Изучение материала шло по другой линии. Я читал всего Тургенева, все о Тургеневе, все вокруг Тургенева. Старался осмыслить главный камень преткновения всех философских споров российской интеллигенции — славянофилов и западников. А тот вопрос, из-за которого кипели страсти в веке девятнадцатом, — вопрос путей развития России между Востоком и Западом, вопрос патриотизма — актуален и сегодня и будет актуален всегда.

Как относился Тургенев к этим спорам, на чьей он был стороне — это надо было понять прежде всего. Есть такая книжечка “История одной вражды”. В ней рассказано, как и почему возникла никогда потом не утихавшая взаимная неприязнь Тургенева и Достоевского. Они встретились в Германии, и Достоевский обвинил Тургенева в ненависти к России. Он не мог простить ему слова Потугина, героя “Дыма”: “Наша матушка Русь православная провалиться могла бы в тар-тарары и ни одного гвоздика, ни одной булавочки не потревожила бы родная: все бы преспокойно оставалось на своем месте...” А когда Достоевский вдобавок обрушился с бранью на немцев, Тургенев, побледнев, сказал: “Говоря так, вы меня лично обижаете. Знайте, что я здесь поселился окончательно, что я сам считаю себя за немца, а не за русского”. Достоевский не мог “слушать такие ругательства на Россию от русского изменника” и никогда не мог простить Тургенева тот его “слишком оскорбил своими убеждениями”.

Этот спор для меня продолжался и в картине: есть ли у человека духовные корни, Родина, нужна ли она, зачем и кому нужна? Эти вопросы вечные, логически неразрешимые, недоказуемые и тем и интересные. Пытаясь по-своему дать на них ответ в экранизации “Дворянского гнезда”, я не забывал и об этом разговоре Тургенева с Достоевским, что, впрочем, не уберегло меня впоследствии от обвинений в “славянофильстве”.

──────

● **Рабочее задание 1**
В какой стране, согласно фрагменту о Тургеневе, встретились Тургенев и Достоевский?

──────

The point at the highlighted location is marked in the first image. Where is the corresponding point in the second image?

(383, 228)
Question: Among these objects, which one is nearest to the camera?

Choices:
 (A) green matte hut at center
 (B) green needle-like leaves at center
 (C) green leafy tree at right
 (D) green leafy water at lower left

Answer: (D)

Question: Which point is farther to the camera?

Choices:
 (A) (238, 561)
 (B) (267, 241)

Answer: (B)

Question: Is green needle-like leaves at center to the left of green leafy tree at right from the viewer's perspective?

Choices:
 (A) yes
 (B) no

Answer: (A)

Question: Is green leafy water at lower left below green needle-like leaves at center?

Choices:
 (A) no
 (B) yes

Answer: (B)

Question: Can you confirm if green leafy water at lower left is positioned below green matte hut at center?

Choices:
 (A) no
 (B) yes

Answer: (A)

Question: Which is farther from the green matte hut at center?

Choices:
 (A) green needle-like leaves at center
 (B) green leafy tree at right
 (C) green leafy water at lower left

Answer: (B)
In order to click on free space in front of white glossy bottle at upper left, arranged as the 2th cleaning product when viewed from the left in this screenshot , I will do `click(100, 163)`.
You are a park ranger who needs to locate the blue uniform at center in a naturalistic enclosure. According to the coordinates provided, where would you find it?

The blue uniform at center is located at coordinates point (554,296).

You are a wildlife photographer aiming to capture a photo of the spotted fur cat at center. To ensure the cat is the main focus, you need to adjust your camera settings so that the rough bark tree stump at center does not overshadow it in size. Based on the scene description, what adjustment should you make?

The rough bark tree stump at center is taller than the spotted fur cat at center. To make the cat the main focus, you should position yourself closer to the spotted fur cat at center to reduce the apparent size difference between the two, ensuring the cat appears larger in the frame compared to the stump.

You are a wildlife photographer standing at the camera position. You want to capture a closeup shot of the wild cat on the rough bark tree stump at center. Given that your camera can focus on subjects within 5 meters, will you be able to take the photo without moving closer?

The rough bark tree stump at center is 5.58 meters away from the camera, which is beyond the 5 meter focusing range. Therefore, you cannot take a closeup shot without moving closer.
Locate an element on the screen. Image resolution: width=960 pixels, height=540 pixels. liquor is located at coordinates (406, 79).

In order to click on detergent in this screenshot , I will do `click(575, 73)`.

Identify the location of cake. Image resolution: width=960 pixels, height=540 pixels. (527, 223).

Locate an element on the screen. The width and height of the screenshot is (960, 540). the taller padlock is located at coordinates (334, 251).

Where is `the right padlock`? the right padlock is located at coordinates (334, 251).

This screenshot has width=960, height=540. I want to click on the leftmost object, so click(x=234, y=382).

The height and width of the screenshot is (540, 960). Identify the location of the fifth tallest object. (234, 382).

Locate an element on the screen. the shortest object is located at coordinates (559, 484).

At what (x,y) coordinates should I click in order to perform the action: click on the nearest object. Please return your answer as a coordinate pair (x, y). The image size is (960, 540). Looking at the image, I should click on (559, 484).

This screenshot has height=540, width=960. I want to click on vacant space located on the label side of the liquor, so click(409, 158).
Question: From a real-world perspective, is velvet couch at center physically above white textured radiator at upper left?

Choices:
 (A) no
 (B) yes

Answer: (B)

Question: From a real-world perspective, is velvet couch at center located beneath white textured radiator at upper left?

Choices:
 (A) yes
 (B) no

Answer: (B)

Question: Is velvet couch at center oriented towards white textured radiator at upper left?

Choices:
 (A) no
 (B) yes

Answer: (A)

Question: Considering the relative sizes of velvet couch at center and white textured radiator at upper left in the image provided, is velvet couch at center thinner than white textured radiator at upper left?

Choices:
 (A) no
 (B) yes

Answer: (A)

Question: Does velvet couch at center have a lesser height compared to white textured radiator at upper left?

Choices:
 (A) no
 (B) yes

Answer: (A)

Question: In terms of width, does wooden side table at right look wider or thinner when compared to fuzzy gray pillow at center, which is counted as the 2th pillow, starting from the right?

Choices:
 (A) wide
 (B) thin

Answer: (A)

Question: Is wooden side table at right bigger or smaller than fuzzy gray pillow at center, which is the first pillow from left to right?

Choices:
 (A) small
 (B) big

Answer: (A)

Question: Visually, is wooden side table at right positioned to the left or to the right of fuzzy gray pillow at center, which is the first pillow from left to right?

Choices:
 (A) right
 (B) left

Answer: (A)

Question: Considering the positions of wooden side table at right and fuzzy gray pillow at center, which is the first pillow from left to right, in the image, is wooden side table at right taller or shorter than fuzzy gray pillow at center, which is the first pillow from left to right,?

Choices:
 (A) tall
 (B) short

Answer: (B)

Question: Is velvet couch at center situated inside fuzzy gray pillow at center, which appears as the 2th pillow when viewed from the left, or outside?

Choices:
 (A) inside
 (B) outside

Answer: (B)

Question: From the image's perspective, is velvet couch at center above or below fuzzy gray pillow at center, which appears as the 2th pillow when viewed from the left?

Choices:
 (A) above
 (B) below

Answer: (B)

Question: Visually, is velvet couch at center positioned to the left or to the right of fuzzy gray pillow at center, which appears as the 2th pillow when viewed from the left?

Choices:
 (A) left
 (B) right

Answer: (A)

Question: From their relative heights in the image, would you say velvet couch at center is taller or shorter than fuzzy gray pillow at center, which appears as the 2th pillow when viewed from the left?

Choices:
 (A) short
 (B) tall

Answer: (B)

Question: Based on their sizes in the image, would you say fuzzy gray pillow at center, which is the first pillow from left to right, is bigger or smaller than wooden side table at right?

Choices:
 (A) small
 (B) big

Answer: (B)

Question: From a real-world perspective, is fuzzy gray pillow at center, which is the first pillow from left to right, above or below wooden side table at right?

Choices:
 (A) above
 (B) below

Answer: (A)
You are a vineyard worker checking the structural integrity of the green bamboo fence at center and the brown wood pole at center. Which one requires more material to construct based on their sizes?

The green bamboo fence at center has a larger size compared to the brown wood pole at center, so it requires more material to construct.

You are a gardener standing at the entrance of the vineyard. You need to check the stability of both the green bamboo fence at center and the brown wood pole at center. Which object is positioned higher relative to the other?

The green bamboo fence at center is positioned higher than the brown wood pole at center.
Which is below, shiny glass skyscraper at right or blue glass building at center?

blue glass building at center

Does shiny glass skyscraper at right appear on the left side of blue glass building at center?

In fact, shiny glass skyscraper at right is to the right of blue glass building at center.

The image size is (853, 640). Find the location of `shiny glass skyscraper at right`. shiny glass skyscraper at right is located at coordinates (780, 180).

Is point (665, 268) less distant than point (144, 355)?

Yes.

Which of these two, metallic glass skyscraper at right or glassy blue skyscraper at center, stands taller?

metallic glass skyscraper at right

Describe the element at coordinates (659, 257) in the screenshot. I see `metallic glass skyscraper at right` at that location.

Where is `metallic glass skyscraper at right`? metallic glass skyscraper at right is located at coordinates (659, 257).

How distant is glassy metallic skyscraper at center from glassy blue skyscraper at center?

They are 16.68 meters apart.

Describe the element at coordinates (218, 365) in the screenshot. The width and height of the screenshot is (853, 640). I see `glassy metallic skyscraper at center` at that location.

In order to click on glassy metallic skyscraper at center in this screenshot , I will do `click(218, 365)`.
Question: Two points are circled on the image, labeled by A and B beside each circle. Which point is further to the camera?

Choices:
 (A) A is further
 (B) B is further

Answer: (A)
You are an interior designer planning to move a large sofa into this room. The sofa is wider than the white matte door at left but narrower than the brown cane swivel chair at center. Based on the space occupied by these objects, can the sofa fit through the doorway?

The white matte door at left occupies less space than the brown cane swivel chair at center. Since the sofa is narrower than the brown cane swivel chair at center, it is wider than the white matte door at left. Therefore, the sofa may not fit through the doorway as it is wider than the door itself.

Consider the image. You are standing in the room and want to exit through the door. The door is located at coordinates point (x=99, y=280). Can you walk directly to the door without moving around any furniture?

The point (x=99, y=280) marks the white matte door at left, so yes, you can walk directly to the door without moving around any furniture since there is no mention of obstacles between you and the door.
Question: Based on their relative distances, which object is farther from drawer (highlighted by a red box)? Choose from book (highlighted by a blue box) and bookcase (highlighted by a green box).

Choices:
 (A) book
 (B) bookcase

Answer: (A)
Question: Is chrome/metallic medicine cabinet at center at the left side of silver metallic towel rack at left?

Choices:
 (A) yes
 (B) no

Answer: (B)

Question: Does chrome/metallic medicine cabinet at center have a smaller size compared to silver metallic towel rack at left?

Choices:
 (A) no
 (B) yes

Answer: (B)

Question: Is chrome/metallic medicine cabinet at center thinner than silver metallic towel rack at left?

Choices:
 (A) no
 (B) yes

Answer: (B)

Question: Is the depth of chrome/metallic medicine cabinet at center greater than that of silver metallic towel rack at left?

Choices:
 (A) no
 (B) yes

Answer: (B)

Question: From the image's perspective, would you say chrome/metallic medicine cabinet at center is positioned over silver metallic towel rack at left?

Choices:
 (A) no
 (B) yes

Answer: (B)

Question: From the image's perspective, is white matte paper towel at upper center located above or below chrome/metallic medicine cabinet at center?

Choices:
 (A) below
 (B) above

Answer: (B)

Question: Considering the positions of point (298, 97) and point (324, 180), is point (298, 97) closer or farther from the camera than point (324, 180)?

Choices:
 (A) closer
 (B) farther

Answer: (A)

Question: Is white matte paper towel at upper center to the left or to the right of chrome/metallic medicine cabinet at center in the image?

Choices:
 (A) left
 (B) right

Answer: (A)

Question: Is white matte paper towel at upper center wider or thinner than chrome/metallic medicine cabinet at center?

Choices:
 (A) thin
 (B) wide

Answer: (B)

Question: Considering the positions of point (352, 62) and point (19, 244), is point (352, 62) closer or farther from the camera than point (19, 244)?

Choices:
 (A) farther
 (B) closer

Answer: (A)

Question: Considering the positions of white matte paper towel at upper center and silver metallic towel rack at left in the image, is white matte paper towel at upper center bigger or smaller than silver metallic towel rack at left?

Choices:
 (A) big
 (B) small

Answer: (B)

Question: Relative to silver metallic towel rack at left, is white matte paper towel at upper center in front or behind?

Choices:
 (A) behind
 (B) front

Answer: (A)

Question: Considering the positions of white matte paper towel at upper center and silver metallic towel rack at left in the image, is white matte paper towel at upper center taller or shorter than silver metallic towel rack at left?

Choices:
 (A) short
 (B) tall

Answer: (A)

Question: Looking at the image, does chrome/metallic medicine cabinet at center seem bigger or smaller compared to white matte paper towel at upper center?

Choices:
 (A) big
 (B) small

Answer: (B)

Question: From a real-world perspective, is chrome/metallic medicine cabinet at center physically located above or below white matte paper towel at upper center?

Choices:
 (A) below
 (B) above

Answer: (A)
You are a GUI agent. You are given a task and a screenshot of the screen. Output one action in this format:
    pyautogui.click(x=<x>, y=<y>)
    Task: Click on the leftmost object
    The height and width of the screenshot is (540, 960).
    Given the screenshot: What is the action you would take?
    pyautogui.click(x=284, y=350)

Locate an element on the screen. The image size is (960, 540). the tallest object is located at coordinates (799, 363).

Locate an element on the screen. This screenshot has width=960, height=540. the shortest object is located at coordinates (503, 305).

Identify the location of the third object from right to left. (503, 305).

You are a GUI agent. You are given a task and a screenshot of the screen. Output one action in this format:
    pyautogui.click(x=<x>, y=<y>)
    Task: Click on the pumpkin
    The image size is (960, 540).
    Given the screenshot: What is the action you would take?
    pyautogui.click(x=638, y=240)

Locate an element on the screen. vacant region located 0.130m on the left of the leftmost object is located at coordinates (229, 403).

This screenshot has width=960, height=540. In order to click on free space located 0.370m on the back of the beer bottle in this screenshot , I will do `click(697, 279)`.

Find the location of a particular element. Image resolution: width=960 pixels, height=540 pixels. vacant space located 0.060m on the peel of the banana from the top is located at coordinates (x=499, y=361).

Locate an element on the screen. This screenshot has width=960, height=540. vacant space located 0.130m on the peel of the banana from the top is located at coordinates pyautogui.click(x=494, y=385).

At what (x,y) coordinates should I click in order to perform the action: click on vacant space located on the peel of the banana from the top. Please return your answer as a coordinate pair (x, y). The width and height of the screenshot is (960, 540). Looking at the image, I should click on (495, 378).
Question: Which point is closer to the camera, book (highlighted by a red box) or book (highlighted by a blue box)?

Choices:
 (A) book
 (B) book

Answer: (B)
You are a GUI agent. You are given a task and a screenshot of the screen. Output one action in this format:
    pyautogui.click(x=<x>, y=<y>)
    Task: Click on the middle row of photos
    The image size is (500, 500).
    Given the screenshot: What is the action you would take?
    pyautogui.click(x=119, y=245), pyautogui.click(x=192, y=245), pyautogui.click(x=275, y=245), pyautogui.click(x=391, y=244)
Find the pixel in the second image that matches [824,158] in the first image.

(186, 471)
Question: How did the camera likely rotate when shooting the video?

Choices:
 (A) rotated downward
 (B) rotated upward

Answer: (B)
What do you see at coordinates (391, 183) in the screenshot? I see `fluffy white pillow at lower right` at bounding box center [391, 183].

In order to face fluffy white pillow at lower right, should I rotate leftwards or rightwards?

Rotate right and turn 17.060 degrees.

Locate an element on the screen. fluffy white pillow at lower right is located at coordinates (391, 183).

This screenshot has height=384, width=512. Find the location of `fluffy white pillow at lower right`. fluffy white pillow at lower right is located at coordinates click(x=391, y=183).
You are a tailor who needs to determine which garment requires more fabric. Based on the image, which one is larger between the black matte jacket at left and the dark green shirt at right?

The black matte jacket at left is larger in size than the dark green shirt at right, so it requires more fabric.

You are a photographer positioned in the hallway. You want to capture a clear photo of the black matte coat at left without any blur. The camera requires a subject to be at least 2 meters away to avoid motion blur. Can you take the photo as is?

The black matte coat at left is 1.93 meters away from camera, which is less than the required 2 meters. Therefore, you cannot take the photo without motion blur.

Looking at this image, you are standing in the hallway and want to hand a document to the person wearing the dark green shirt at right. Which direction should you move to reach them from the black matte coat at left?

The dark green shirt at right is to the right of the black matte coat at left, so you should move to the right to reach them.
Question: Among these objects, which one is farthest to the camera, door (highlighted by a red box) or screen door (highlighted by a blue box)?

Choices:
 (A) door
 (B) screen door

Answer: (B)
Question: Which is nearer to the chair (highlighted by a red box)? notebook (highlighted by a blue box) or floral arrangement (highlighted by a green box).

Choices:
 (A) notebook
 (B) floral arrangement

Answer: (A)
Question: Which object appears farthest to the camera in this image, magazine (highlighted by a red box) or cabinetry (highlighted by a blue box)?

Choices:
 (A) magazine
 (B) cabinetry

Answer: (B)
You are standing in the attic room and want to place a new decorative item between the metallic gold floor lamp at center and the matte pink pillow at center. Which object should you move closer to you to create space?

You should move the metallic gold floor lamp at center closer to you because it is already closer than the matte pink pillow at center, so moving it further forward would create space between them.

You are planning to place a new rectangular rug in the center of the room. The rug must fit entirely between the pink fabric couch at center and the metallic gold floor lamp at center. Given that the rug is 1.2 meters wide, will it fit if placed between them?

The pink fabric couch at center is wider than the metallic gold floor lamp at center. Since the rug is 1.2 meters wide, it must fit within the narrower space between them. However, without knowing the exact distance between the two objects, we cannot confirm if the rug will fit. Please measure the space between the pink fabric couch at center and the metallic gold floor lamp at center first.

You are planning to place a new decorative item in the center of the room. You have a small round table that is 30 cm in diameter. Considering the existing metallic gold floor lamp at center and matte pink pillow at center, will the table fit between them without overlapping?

──────

● **Рабочее задание 2**
Перепишите из записей строки, начиная со строки с «coordinates (659, 257).» и заканчивая строкой с «They are 16.68 meters apart.», включительно.

● **Ответ к упражнению 1**
В Германии.

● **Ответ к упражнению 2**
Where is `metallic glass skyscraper at right`? metallic glass skyscraper at right is located at coordinates (659, 257).

How distant is glassy metallic skyscraper at center from glassy blue skyscraper at center?

They are 16.68 meters apart.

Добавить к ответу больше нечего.